__REQUIREMENT__.
Below are records to be repeated exactly. Leave their pictures behind.

START GIVEN RECORDS

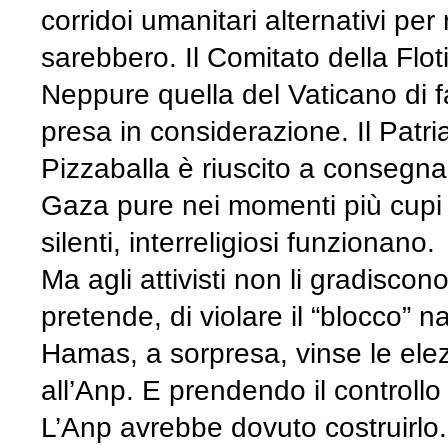
corridoi umanitari alternativi per
sarebbero. Il Comitato della Flotil
Neppure quella del Vaticano di f
presa in considerazione. Il Patr
Pizzaballa è riuscito a consegnar
Gaza pure nei momenti più cupi de
silenti, interreligiosi funzionano.
Ma agli attivisti non li gradiscono.
pretende, di violare il “blocco”
Hamas, a sorpresa, vinse le elezi
all’Anp. E prendendo il controllo
L’Anp avrebbe dovuto costruirlo. 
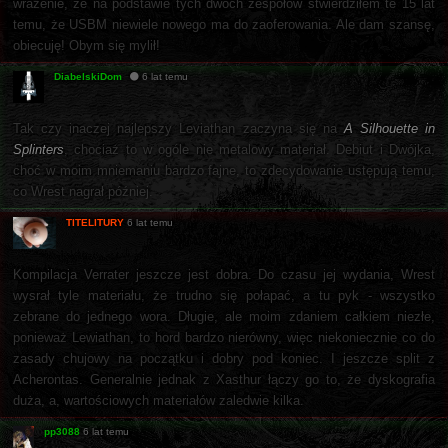
wrażenie, że na podstawie tych dwóch zespołów stwierdziłem te 15 lat
temu, że USBM niewiele nowego ma do zaoferowania. Ale dam szansę,
obiecuję! Obym się mylił!
DiabelskiDom
6 lat temu
Tak czy inaczej najlepszy Leviathan zaczyna się na
A Silhouette in
Splinters
, chociaż to w ogóle nie metalowy materiał. Debiut i Dwójka,
choć w moim mniemaniu bardzo fajne, to zdecydowanie ustępują temu,
co Wrest nagrał później.
TITELITURY
6 lat temu
Kompilacja Verrater jeszcze jest dobra. Do czasu jej wydania, Wrest
wysrał tyle materiału, że trudno się połapać, a tu pyk - wszystko
zebrane do jednego wora. Długie, ale moim zdaniem całkiem niezłe,
ponieważ Lewiathan, to hord bardzo nierówny, więc niekoniecznie co do
zasady chujowy na początku i dobry pod koniec. I jeszcze split z
Acherontas. Generalnie jednak z Xasthur łączy go to, że dyskografia
duża, a, wartościowych materiałów zaledwie kilka.
pp3088
6 lat temu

END GIVEN RECORDS

__OUTPUT OF THE TASK__.
corridoi umanitari alternativi per
sarebbero. Il Comitato della Flotil
Neppure quella del Vaticano di f
presa in considerazione. Il Patr
Pizzaballa è riuscito a consegnar
Gaza pure nei momenti più cupi de
silenti, interreligiosi funzionano.
Ma agli attivisti non li gradiscono.
pretende, di violare il “blocco”
Hamas, a sorpresa, vinse le elezi
all’Anp. E prendendo il controllo
L’Anp avrebbe dovuto costruirlo. 
wrażenie, że na podstawie tych dwóch zespołów stwierdziłem te 15 lat
temu, że USBM niewiele nowego ma do zaoferowania. Ale dam szansę,
obiecuję! Obym się mylił!
DiabelskiDom
6 lat temu
Tak czy inaczej najlepszy Leviathan zaczyna się na
A Silhouette in
Splinters
, chociaż to w ogóle nie metalowy materiał. Debiut i Dwójka,
choć w moim mniemaniu bardzo fajne, to zdecydowanie ustępują temu,
co Wrest nagrał później.
TITELITURY
6 lat temu
Kompilacja Verrater jeszcze jest dobra. Do czasu jej wydania, Wrest
wysrał tyle materiału, że trudno się połapać, a tu pyk - wszystko
zebrane do jednego wora. Długie, ale moim zdaniem całkiem niezłe,
ponieważ Lewiathan, to hord bardzo nierówny, więc niekoniecznie co do
zasady chujowy na początku i dobry pod koniec. I jeszcze split z
Acherontas. Generalnie jednak z Xasthur łączy go to, że dyskografia
duża, a, wartościowych materiałów zaledwie kilka.
pp3088
6 lat temu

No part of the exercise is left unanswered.